_What to produce_
Between the line containing "86 | CCTV12（）" and the line containing "99 | CCTV14" lies a run of lines; give that run again exactly, with both of those lines, and nothing else from the entries below.

_Records shown_

* * *

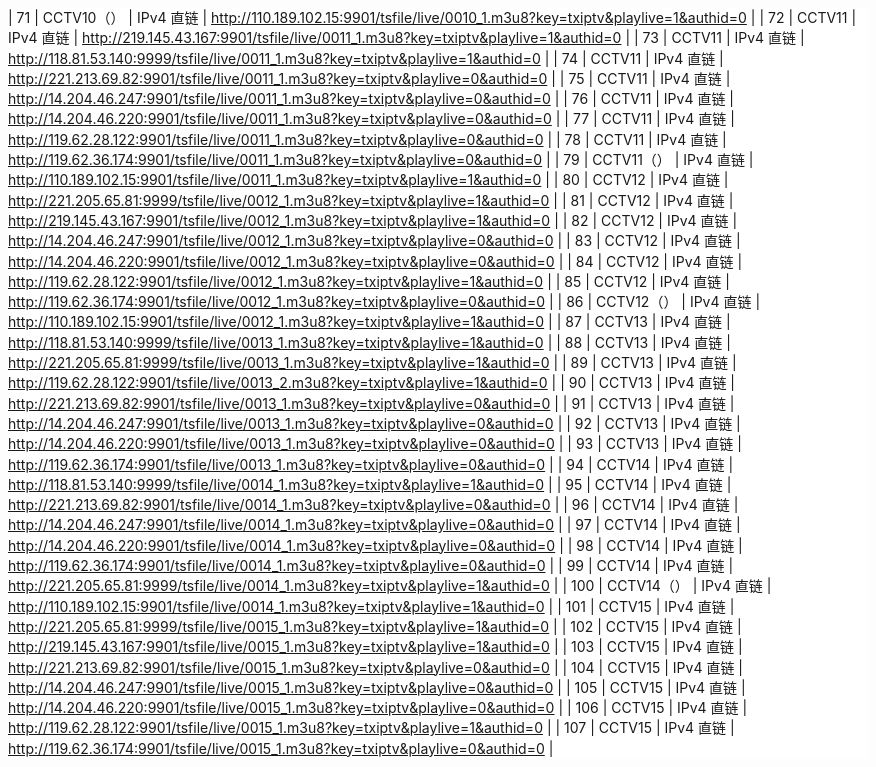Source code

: | 71 | CCTV10（） | IPv4 直链 | <http://110.189.102.15:9901/tsfile/live/0010_1.m3u8?key=txiptv&playlive=1&authid=0> |
| 72 | CCTV11 | IPv4 直链 | <http://219.145.43.167:9901/tsfile/live/0011_1.m3u8?key=txiptv&playlive=1&authid=0> |
| 73 | CCTV11 | IPv4 直链 | <http://118.81.53.140:9999/tsfile/live/0011_1.m3u8?key=txiptv&playlive=1&authid=0> |
| 74 | CCTV11 | IPv4 直链 | <http://221.213.69.82:9901/tsfile/live/0011_1.m3u8?key=txiptv&playlive=0&authid=0> |
| 75 | CCTV11 | IPv4 直链 | <http://14.204.46.247:9901/tsfile/live/0011_1.m3u8?key=txiptv&playlive=0&authid=0> |
| 76 | CCTV11 | IPv4 直链 | <http://14.204.46.220:9901/tsfile/live/0011_1.m3u8?key=txiptv&playlive=0&authid=0> |
| 77 | CCTV11 | IPv4 直链 | <http://119.62.28.122:9901/tsfile/live/0011_1.m3u8?key=txiptv&playlive=0&authid=0> |
| 78 | CCTV11 | IPv4 直链 | <http://119.62.36.174:9901/tsfile/live/0011_1.m3u8?key=txiptv&playlive=0&authid=0> |
| 79 | CCTV11（） | IPv4 直链 | <http://110.189.102.15:9901/tsfile/live/0011_1.m3u8?key=txiptv&playlive=1&authid=0> |
| 80 | CCTV12 | IPv4 直链 | <http://221.205.65.81:9999/tsfile/live/0012_1.m3u8?key=txiptv&playlive=1&authid=0> |
| 81 | CCTV12 | IPv4 直链 | <http://219.145.43.167:9901/tsfile/live/0012_1.m3u8?key=txiptv&playlive=1&authid=0> |
| 82 | CCTV12 | IPv4 直链 | <http://14.204.46.247:9901/tsfile/live/0012_1.m3u8?key=txiptv&playlive=0&authid=0> |
| 83 | CCTV12 | IPv4 直链 | <http://14.204.46.220:9901/tsfile/live/0012_1.m3u8?key=txiptv&playlive=0&authid=0> |
| 84 | CCTV12 | IPv4 直链 | <http://119.62.28.122:9901/tsfile/live/0012_1.m3u8?key=txiptv&playlive=1&authid=0> |
| 85 | CCTV12 | IPv4 直链 | <http://119.62.36.174:9901/tsfile/live/0012_1.m3u8?key=txiptv&playlive=0&authid=0> |
| 86 | CCTV12（） | IPv4 直链 | <http://110.189.102.15:9901/tsfile/live/0012_1.m3u8?key=txiptv&playlive=1&authid=0> |
| 87 | CCTV13 | IPv4 直链 | <http://118.81.53.140:9999/tsfile/live/0013_1.m3u8?key=txiptv&playlive=1&authid=0> |
| 88 | CCTV13 | IPv4 直链 | <http://221.205.65.81:9999/tsfile/live/0013_1.m3u8?key=txiptv&playlive=1&authid=0> |
| 89 | CCTV13 | IPv4 直链 | <http://119.62.28.122:9901/tsfile/live/0013_2.m3u8?key=txiptv&playlive=1&authid=0> |
| 90 | CCTV13 | IPv4 直链 | <http://221.213.69.82:9901/tsfile/live/0013_1.m3u8?key=txiptv&playlive=0&authid=0> |
| 91 | CCTV13 | IPv4 直链 | <http://14.204.46.247:9901/tsfile/live/0013_1.m3u8?key=txiptv&playlive=0&authid=0> |
| 92 | CCTV13 | IPv4 直链 | <http://14.204.46.220:9901/tsfile/live/0013_1.m3u8?key=txiptv&playlive=0&authid=0> |
| 93 | CCTV13 | IPv4 直链 | <http://119.62.36.174:9901/tsfile/live/0013_1.m3u8?key=txiptv&playlive=0&authid=0> |
| 94 | CCTV14 | IPv4 直链 | <http://118.81.53.140:9999/tsfile/live/0014_1.m3u8?key=txiptv&playlive=1&authid=0> |
| 95 | CCTV14 | IPv4 直链 | <http://221.213.69.82:9901/tsfile/live/0014_1.m3u8?key=txiptv&playlive=0&authid=0> |
| 96 | CCTV14 | IPv4 直链 | <http://14.204.46.247:9901/tsfile/live/0014_1.m3u8?key=txiptv&playlive=0&authid=0> |
| 97 | CCTV14 | IPv4 直链 | <http://14.204.46.220:9901/tsfile/live/0014_1.m3u8?key=txiptv&playlive=0&authid=0> |
| 98 | CCTV14 | IPv4 直链 | <http://119.62.36.174:9901/tsfile/live/0014_1.m3u8?key=txiptv&playlive=0&authid=0> |
| 99 | CCTV14 | IPv4 直链 | <http://221.205.65.81:9999/tsfile/live/0014_1.m3u8?key=txiptv&playlive=1&authid=0> |
| 100 | CCTV14（） | IPv4 直链 | <http://110.189.102.15:9901/tsfile/live/0014_1.m3u8?key=txiptv&playlive=1&authid=0> |
| 101 | CCTV15 | IPv4 直链 | <http://221.205.65.81:9999/tsfile/live/0015_1.m3u8?key=txiptv&playlive=1&authid=0> |
| 102 | CCTV15 | IPv4 直链 | <http://219.145.43.167:9901/tsfile/live/0015_1.m3u8?key=txiptv&playlive=1&authid=0> |
| 103 | CCTV15 | IPv4 直链 | <http://221.213.69.82:9901/tsfile/live/0015_1.m3u8?key=txiptv&playlive=0&authid=0> |
| 104 | CCTV15 | IPv4 直链 | <http://14.204.46.247:9901/tsfile/live/0015_1.m3u8?key=txiptv&playlive=0&authid=0> |
| 105 | CCTV15 | IPv4 直链 | <http://14.204.46.220:9901/tsfile/live/0015_1.m3u8?key=txiptv&playlive=0&authid=0> |
| 106 | CCTV15 | IPv4 直链 | <http://119.62.28.122:9901/tsfile/live/0015_1.m3u8?key=txiptv&playlive=1&authid=0> |
| 107 | CCTV15 | IPv4 直链 | <http://119.62.36.174:9901/tsfile/live/0015_1.m3u8?key=txiptv&playlive=0&authid=0> |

* * *

_Solution for this problem_
| 86 | CCTV12（） | IPv4 直链 | <http://110.189.102.15:9901/tsfile/live/0012_1.m3u8?key=txiptv&playlive=1&authid=0> |
| 87 | CCTV13 | IPv4 直链 | <http://118.81.53.140:9999/tsfile/live/0013_1.m3u8?key=txiptv&playlive=1&authid=0> |
| 88 | CCTV13 | IPv4 直链 | <http://221.205.65.81:9999/tsfile/live/0013_1.m3u8?key=txiptv&playlive=1&authid=0> |
| 89 | CCTV13 | IPv4 直链 | <http://119.62.28.122:9901/tsfile/live/0013_2.m3u8?key=txiptv&playlive=1&authid=0> |
| 90 | CCTV13 | IPv4 直链 | <http://221.213.69.82:9901/tsfile/live/0013_1.m3u8?key=txiptv&playlive=0&authid=0> |
| 91 | CCTV13 | IPv4 直链 | <http://14.204.46.247:9901/tsfile/live/0013_1.m3u8?key=txiptv&playlive=0&authid=0> |
| 92 | CCTV13 | IPv4 直链 | <http://14.204.46.220:9901/tsfile/live/0013_1.m3u8?key=txiptv&playlive=0&authid=0> |
| 93 | CCTV13 | IPv4 直链 | <http://119.62.36.174:9901/tsfile/live/0013_1.m3u8?key=txiptv&playlive=0&authid=0> |
| 94 | CCTV14 | IPv4 直链 | <http://118.81.53.140:9999/tsfile/live/0014_1.m3u8?key=txiptv&playlive=1&authid=0> |
| 95 | CCTV14 | IPv4 直链 | <http://221.213.69.82:9901/tsfile/live/0014_1.m3u8?key=txiptv&playlive=0&authid=0> |
| 96 | CCTV14 | IPv4 直链 | <http://14.204.46.247:9901/tsfile/live/0014_1.m3u8?key=txiptv&playlive=0&authid=0> |
| 97 | CCTV14 | IPv4 直链 | <http://14.204.46.220:9901/tsfile/live/0014_1.m3u8?key=txiptv&playlive=0&authid=0> |
| 98 | CCTV14 | IPv4 直链 | <http://119.62.36.174:9901/tsfile/live/0014_1.m3u8?key=txiptv&playlive=0&authid=0> |
| 99 | CCTV14 | IPv4 直链 | <http://221.205.65.81:9999/tsfile/live/0014_1.m3u8?key=txiptv&playlive=1&authid=0> |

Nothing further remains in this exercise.